The treatment throughout is documentary-style, similar in tone to Paul Greengrass's 9/11 film United 93, in that we're never quite sure whether what we're watching is heavily fictionalised or an outright re-creation of the "true crime" variety. This is underlined by the fact that many of the cast were not professional actors but people from the surrounding neighbourhood chosen for their presumed authenticity. Consequently the overall effect is very disturbing, like a fly-on-the-wall reality TV show. We see groups of friends and neighbours sitting around kitchen tables, railing against sexual crime and the apparent inability of the authorities to do anything about it, their suggestibility being exploited and whipped up by the superficially responsible and straightforward Bunting.
There is little gore in Snowtown, but when they come, the few scenes of violence and death are appalling. But what makes one depressed ultimately is the utter grimness and degradation which fills every part of this story: the hopelessness, the total absence of any form of structure to these lives, the poverty of resources — mental as much as economic — among these people which leaves them incapable of seeing what is happening in their midst. I did not appreciate the extent to which Australia — bright, shiny and prosperous — had its own underclass, a milieu which in all essentials resembles our own, revealed to us during the Shannon Matthews fake kidnap case in Dewsbury, West Yorkshire. Not that Snowtown is crudely putting a case for nurture over nature; it remains matter-of-fact, almost dispassionate throughout, an approach which, strangely, makes it even more gruelling to watch.
A more familiar kind of darkness — the moral type which stalks the corridors of power — can be found in The Ides of March, which you might still be able to catch at the cinema (if not, watch the DVD). George Clooney directs himself as a Democrat presidential candidate in a drama which wavers little from the firmly established tradition of US political films like The Candidate and All The President's Men. We tend to know exactly what we're going to get with such movies — here, Clooney's press man (Ryan Gosling) finds himself crossed, double-crossed and then crossed again — and there are the usual dilemmas and compromises to be wrestled with.
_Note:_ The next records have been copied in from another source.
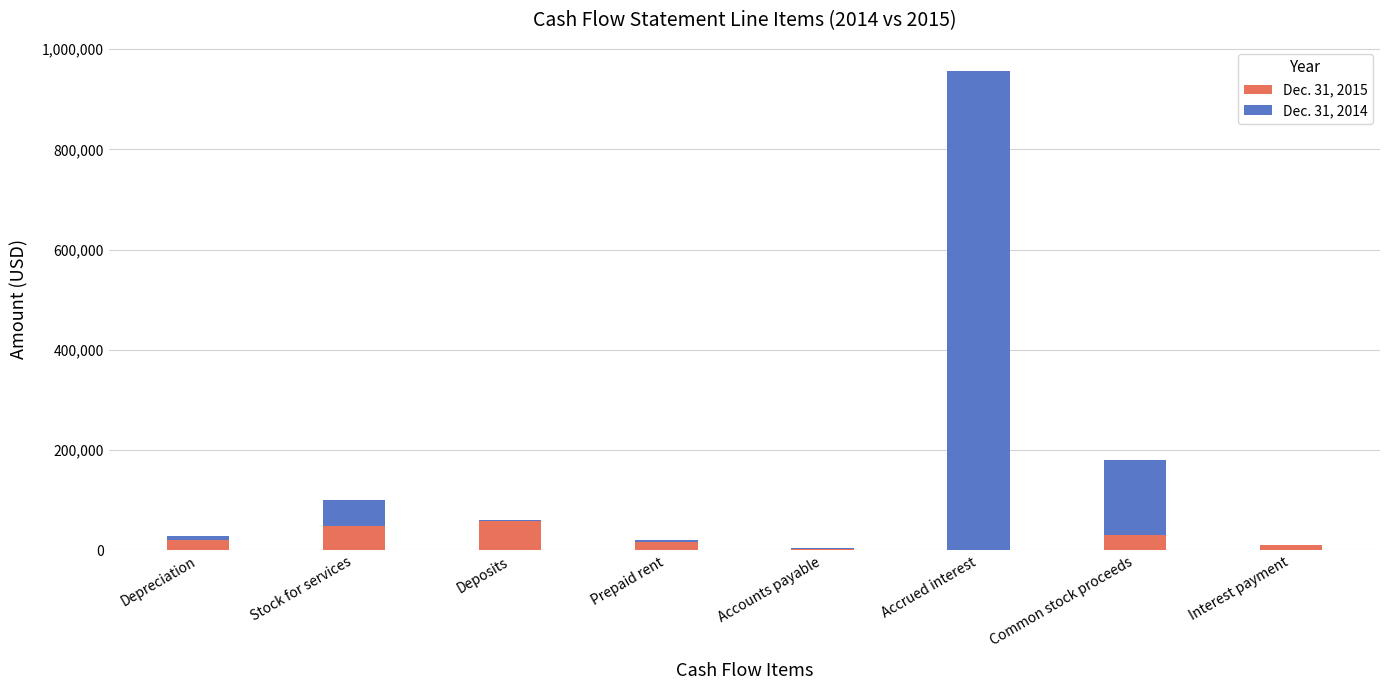

At which category is the sum across all series the highest?

Accrued interest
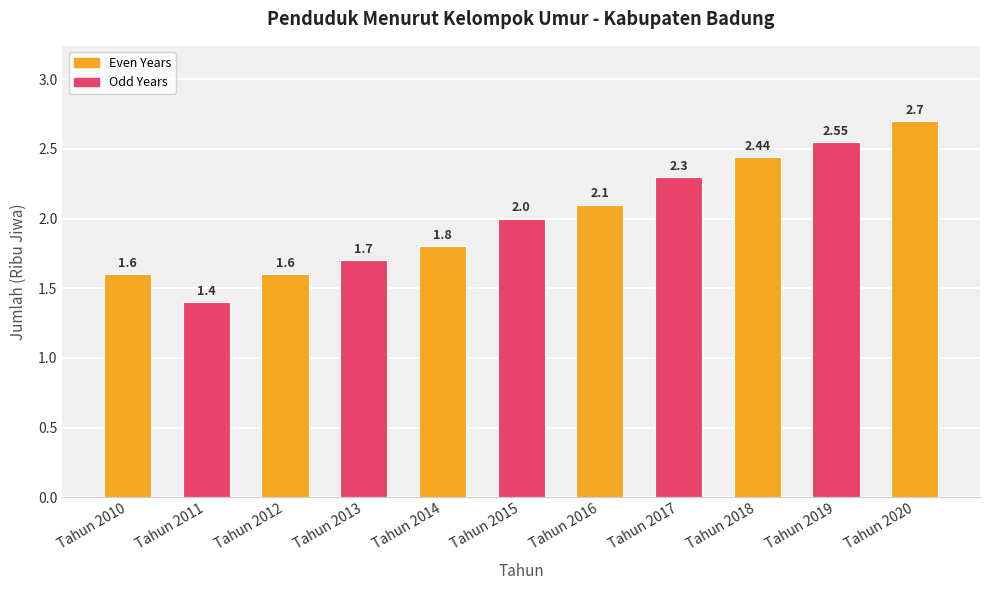

Between Tahun 2016 and Tahun 2011, which is larger?

Tahun 2016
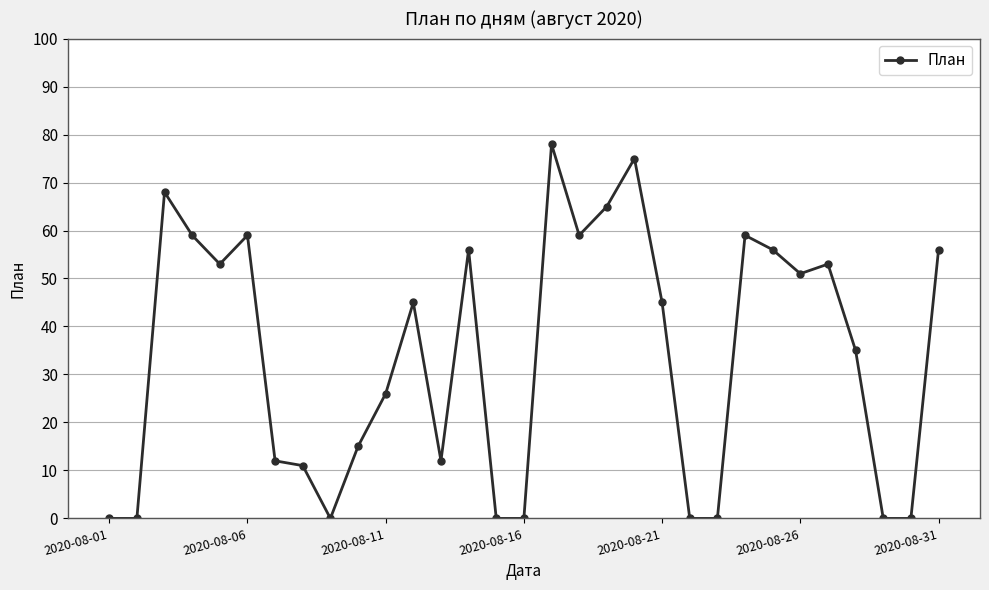

What is the difference between the second highest and minimum values?

75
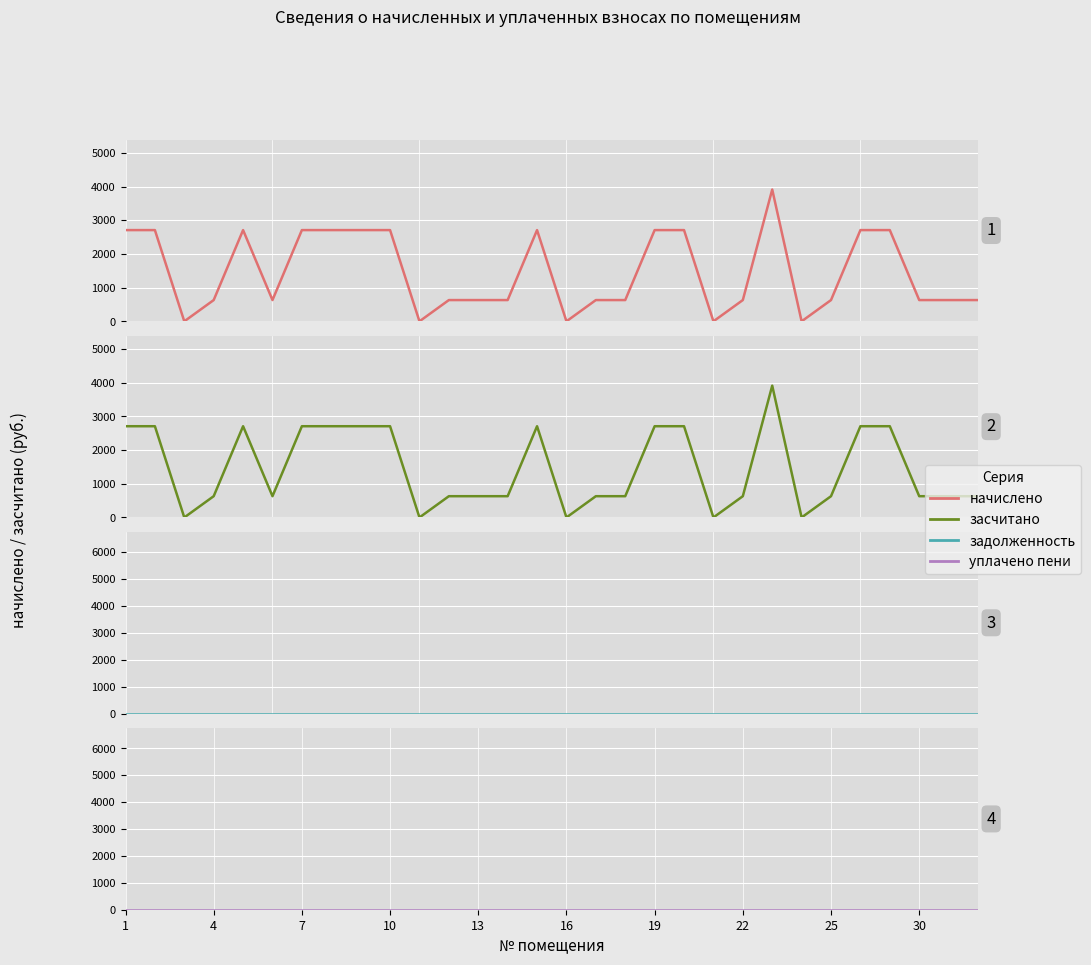

True or false: уплачено пени and засчитано intersect in this chart.

False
This is nonetheless thoroughly superior and polished entertainment.
Despite its cynicism about the process, the film manages that peculiarly American balancing act whereby a belief in the fundamentals of the system, or at least the principles on which it is based, emerges unscathed. A similar British effort would reveal everything to be rotten to the core but not worth getting worked up about. Clooney's campaign poster in the film is obviously modelled on Obama's Warhol-esque "Change" image, which highlights just how quickly disappointment with The One has overtaken the real world.